Task brief >> Reproduce all of the entries below exactly, without a single change.

Plain-text document sources
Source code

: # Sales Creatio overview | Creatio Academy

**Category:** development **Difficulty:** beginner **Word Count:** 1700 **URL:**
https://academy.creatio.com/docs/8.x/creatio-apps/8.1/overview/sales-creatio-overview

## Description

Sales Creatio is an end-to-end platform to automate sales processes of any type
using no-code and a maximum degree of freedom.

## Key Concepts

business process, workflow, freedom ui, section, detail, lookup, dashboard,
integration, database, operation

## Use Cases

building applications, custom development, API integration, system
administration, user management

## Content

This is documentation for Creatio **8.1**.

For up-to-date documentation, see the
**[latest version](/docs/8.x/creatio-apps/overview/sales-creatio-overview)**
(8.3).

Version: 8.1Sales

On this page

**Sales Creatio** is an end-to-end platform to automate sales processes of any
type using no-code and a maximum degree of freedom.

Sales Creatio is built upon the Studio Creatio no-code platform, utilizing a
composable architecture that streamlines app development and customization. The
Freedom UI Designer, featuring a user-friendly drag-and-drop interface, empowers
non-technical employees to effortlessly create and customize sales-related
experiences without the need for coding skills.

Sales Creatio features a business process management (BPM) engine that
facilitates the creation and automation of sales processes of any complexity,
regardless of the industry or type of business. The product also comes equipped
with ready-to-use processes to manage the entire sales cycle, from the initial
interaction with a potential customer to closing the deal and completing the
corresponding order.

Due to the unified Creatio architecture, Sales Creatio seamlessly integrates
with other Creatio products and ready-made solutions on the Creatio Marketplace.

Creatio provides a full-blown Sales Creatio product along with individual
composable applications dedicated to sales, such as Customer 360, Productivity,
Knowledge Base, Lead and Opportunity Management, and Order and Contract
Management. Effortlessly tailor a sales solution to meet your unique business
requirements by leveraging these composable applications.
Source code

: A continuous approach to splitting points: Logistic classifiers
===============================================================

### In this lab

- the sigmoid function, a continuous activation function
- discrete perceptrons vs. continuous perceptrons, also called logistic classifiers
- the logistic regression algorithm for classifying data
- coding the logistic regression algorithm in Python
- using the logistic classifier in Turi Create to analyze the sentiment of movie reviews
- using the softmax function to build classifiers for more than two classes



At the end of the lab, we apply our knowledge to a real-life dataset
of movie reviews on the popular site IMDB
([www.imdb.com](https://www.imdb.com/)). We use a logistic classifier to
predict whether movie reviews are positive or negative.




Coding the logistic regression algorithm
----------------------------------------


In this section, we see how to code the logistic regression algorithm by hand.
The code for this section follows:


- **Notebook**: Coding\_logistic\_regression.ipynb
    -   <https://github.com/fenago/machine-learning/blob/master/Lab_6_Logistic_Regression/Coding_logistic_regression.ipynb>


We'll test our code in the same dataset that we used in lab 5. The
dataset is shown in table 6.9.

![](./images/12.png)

Response box >>
Source code

: # Sales Creatio overview | Creatio Academy

**Category:** development **Difficulty:** beginner **Word Count:** 1700 **URL:**
https://academy.creatio.com/docs/8.x/creatio-apps/8.1/overview/sales-creatio-overview

## Description

Sales Creatio is an end-to-end platform to automate sales processes of any type
using no-code and a maximum degree of freedom.

## Key Concepts

business process, workflow, freedom ui, section, detail, lookup, dashboard,
integration, database, operation

## Use Cases

building applications, custom development, API integration, system
administration, user management

## Content

This is documentation for Creatio **8.1**.

For up-to-date documentation, see the
**[latest version](/docs/8.x/creatio-apps/overview/sales-creatio-overview)**
(8.3).

Version: 8.1Sales

On this page

**Sales Creatio** is an end-to-end platform to automate sales processes of any
type using no-code and a maximum degree of freedom.

Sales Creatio is built upon the Studio Creatio no-code platform, utilizing a
composable architecture that streamlines app development and customization. The
Freedom UI Designer, featuring a user-friendly drag-and-drop interface, empowers
non-technical employees to effortlessly create and customize sales-related
experiences without the need for coding skills.

Sales Creatio features a business process management (BPM) engine that
facilitates the creation and automation of sales processes of any complexity,
regardless of the industry or type of business. The product also comes equipped
with ready-to-use processes to manage the entire sales cycle, from the initial
interaction with a potential customer to closing the deal and completing the
corresponding order.

Due to the unified Creatio architecture, Sales Creatio seamlessly integrates
with other Creatio products and ready-made solutions on the Creatio Marketplace.

Creatio provides a full-blown Sales Creatio product along with individual
composable applications dedicated to sales, such as Customer 360, Productivity,
Knowledge Base, Lead and Opportunity Management, and Order and Contract
Management. Effortlessly tailor a sales solution to meet your unique business
requirements by leveraging these composable applications.
Source code

: A continuous approach to splitting points: Logistic classifiers
===============================================================

### In this lab

- the sigmoid function, a continuous activation function
- discrete perceptrons vs. continuous perceptrons, also called logistic classifiers
- the logistic regression algorithm for classifying data
- coding the logistic regression algorithm in Python
- using the logistic classifier in Turi Create to analyze the sentiment of movie reviews
- using the softmax function to build classifiers for more than two classes



At the end of the lab, we apply our knowledge to a real-life dataset
of movie reviews on the popular site IMDB
([www.imdb.com](https://www.imdb.com/)). We use a logistic classifier to
predict whether movie reviews are positive or negative.




Coding the logistic regression algorithm
----------------------------------------


In this section, we see how to code the logistic regression algorithm by hand.
The code for this section follows:


- **Notebook**: Coding\_logistic\_regression.ipynb
    -   <https://github.com/fenago/machine-learning/blob/master/Lab_6_Logistic_Regression/Coding_logistic_regression.ipynb>


We'll test our code in the same dataset that we used in lab 5. The
dataset is shown in table 6.9.

![](./images/12.png)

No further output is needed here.